* [Work to be completed]:
Your task is to filter the entries and copy every line containing the string "Rôle".

★ ★ ★ ★ ★

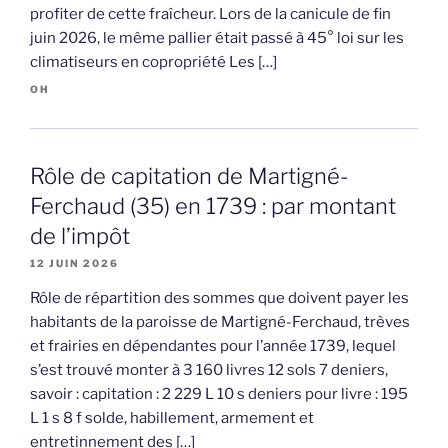
profiter de cette fraîcheur. Lors de la canicule de fin
juin 2026, le même pallier était passé à 45° loi sur les
climatiseurs en copropriété Les […]
OH
Rôle de capitation de Martigné-
Ferchaud (35) en 1739 : par montant
de l’impôt
12 JUIN 2026
Rôle de répartition des sommes que doivent payer les
habitants de la paroisse de Martigné-Ferchaud, trèves
et frairies en dépendantes pour l’année 1739, lequel
s’est trouvé monter à 3 160 livres 12 sols 7 deniers,
savoir : capitation : 2 229 L 10 s deniers pour livre : 195
L 1 s 8 f solde, habillement, armement et
entretinnement des […]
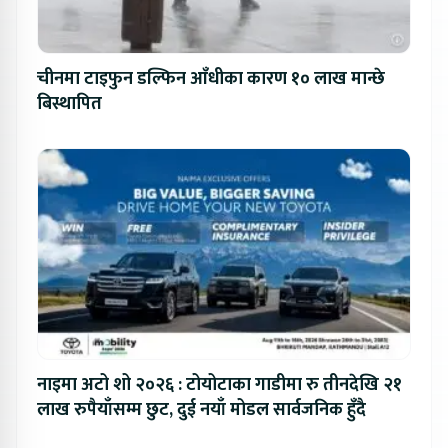
चीनमा टाइफुन डल्फिन आँधीका कारण १० लाख मान्छे
बिस्थापित
नाइमा अटो शो २०२६ : टोयोटाका गाडीमा रु तीनदेखि २१
लाख रुपैयाँसम्म छुट, दुई नयाँ मोडल सार्वजनिक हुँदै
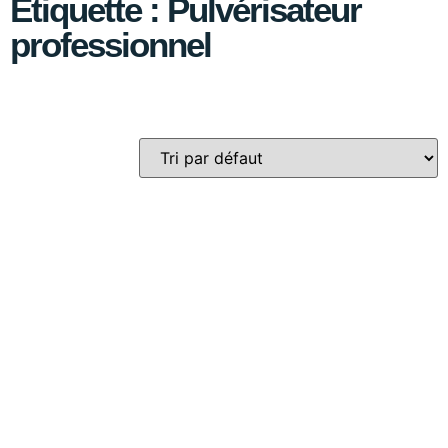
Étiquette : Pulvérisateur
professionnel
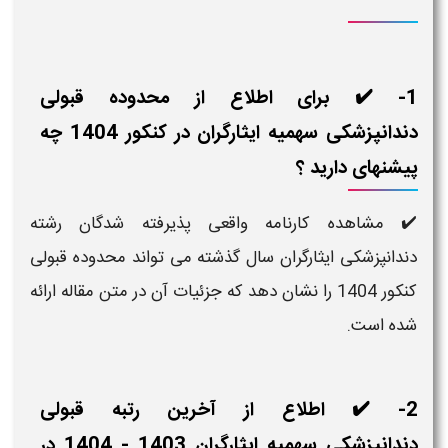
- ✔️ برای اطلاع از محدوده قبولی
دندانپزشکی سهمیه ایثارگران در کنکور 1404 چه
نهای دارید ؟
 مشاهده کارنامه واقعی پذیرفته شدگان رشته
انپزشکی ایثارگران سال گذشته می تواند محدوده قبولی
کنکور 1404 را نشان دهد که جزئیات آن در متن مقاله ارائه
ه است.
- ✔️ اطلاع از آخرین رتبه قبولی
دندانپزشکی سهمیه ایثارگران 1403 - 1404 در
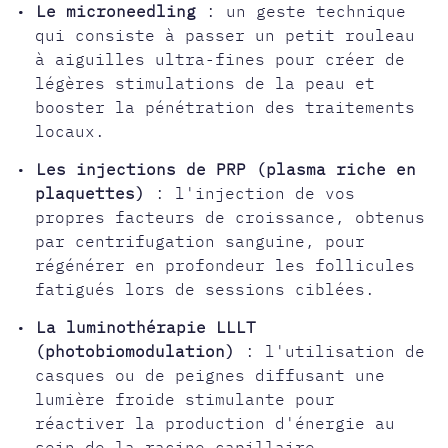
•
Le microneedling
: un geste technique
qui consiste à passer un petit rouleau
à aiguilles ultra-fines pour créer de
légères stimulations de la peau et
booster la pénétration des traitements
locaux.
•
Les injections de PRP (plasma riche en
plaquettes)
: l'injection de vos
propres facteurs de croissance, obtenus
par centrifugation sanguine, pour
régénérer en profondeur les follicules
fatigués lors de sessions ciblées.
•
La luminothérapie LLLT
(photobiomodulation)
: l'utilisation de
casques ou de peignes diffusant une
lumière froide stimulante pour
réactiver la production d'énergie au
sein de la racine capillaire.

★ ★ ★ ★ ★

* [Exercise answer]:
Rôle de capitation de Martigné-
Rôle de répartition des sommes que doivent payer les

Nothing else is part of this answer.